Para salvar al Estado democrático de derecho
Entendiendo ese poder ciudadano desde el punto de vista de nuestras libertades efectivas en el marco de un auténtico Estado democrático de derecho. Un país donde realmente opera el principio de legalidad.
Este es, en esencia, que, en un verdadero Estado de Derecho, los ciudadanos pueden hacer lo que la ley no prohíbe, mientras que las autoridades solo pueden hacer aquello que ésta expresamente les permite.
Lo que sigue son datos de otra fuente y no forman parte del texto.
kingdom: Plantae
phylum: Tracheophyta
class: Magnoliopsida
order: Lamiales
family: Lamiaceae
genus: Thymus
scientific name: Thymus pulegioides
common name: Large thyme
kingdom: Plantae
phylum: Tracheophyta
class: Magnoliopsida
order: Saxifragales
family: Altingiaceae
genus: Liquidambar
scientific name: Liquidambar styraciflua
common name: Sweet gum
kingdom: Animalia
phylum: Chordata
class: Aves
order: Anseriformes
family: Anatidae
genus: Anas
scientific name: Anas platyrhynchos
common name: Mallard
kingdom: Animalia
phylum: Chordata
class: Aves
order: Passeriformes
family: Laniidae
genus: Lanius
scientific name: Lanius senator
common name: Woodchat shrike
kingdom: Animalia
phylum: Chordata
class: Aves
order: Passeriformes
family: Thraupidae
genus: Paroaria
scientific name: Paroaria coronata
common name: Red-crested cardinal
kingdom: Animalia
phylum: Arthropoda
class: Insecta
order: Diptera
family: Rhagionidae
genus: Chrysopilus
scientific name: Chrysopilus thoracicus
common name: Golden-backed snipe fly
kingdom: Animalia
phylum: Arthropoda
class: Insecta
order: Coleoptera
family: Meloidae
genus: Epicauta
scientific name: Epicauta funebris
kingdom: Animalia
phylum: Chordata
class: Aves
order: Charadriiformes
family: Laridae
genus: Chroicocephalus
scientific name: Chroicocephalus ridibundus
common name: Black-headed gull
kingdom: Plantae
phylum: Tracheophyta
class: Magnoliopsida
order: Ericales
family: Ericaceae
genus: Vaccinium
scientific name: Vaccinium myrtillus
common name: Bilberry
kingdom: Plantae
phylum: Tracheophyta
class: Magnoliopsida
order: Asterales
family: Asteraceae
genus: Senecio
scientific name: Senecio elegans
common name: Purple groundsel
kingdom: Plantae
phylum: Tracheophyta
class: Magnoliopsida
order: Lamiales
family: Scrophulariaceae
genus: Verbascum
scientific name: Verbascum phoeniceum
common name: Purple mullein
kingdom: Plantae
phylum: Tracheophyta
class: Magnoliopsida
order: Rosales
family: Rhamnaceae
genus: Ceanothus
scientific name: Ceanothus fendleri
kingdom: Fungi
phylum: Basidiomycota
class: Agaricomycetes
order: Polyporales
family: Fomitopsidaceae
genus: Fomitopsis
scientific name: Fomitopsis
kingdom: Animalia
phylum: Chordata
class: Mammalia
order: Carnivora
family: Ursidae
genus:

Ese principio asegura que el poder público en una democracia, como forma de delegación de autoridad y modelo de representación popular, se ejerza con límites legales, protegiendo así los derechos y libertades de los ciudadanos.
Que todos los actos de gobernantes y autoridades públicas, incluyendo la aplicación de leyes –y aun su expedición por nuestros representantes en el Legislativo, dado que estamos en un Estado constitucional, deben basarse en éstas y no en decisiones arbitrarias.
Una limitación para que no hagan un uso discrecional de la representación que les hemos otorgado temporalmente, y una protección para todos nosotros de la arbitrariedad.
Esto se ha confirmado con la elección judicial.
Así es: el futuro depende de una inmensa minoría. “Si supera el pasmo y pasa a la acción cívica, México podrá eludir la vía en la que estamos, que amenaza con ser larga, humillante, caótica y dolorosa”.
Las lecciones que deberían prevenirnos están a la vista: son Cuba y Venezuela. Suena exagerado, pero hay que ver al punto al que hemos llegado en la degradación de nuestra democracia con lo que vimos el 1 de junio y su trasfondo.
Efectivamente, hay que despertar. Empezar por volver a abrazar los principios de la democracia, con la convicción y ánimo de cambio que tuvimos no hace mucho.